Every line of the records that contains "Saug" should be tallied, and only the resulting number returned.

*** GIVEN RECORDS ***

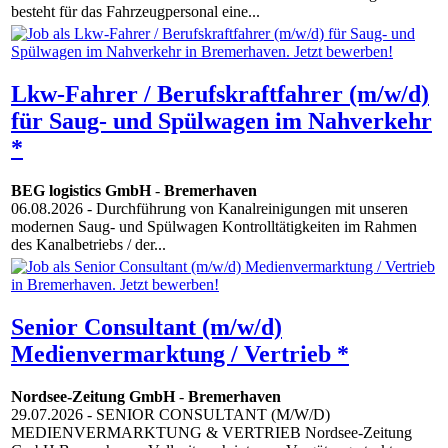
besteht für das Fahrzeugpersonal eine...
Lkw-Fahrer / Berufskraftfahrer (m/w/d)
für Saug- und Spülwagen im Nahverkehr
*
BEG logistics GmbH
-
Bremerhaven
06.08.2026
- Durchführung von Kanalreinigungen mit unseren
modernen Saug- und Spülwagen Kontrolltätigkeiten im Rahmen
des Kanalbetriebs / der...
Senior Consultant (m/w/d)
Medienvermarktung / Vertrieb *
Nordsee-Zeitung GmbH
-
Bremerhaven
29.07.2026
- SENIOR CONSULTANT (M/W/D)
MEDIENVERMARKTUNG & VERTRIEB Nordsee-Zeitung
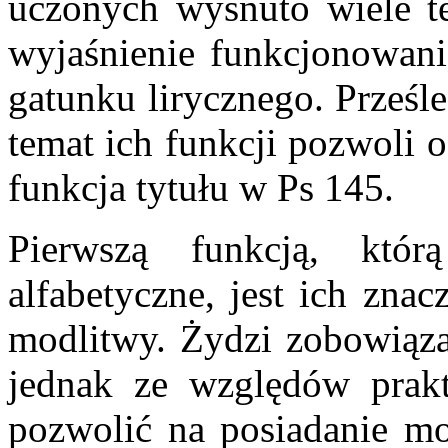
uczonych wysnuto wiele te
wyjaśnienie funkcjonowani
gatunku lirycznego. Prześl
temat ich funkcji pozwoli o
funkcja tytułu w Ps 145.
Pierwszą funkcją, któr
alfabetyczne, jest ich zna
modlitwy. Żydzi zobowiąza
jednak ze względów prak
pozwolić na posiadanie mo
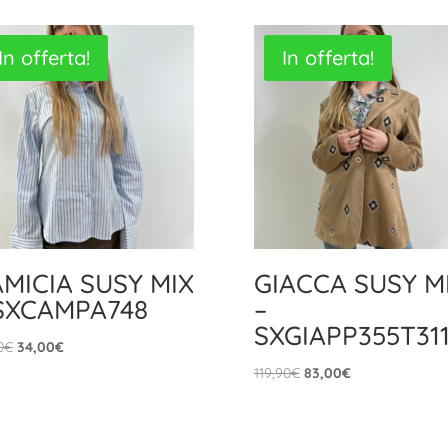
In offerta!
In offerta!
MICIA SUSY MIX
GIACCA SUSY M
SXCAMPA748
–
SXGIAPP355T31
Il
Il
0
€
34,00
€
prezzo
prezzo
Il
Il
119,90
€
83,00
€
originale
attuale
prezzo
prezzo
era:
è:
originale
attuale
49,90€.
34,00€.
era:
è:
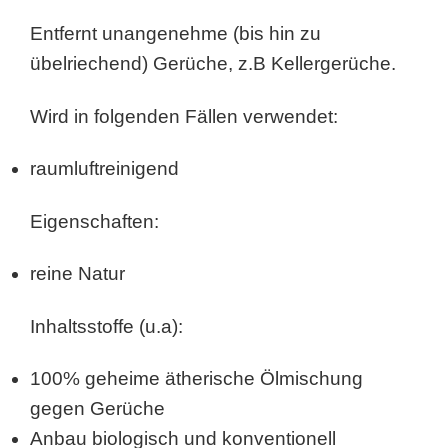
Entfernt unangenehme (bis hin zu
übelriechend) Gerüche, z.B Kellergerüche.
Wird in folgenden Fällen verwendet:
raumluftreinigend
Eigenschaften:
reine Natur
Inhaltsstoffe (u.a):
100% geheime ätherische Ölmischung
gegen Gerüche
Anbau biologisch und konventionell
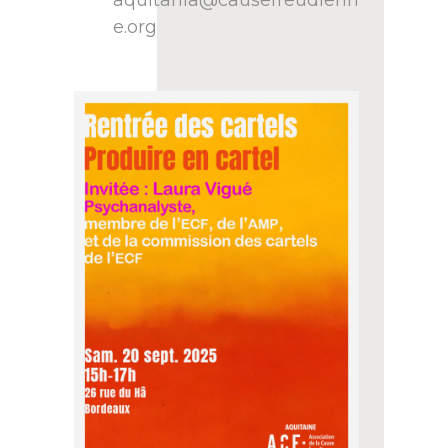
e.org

*** End of GIVEN RECORDS ***

-- SOLUTION FOR THIS TASK --
2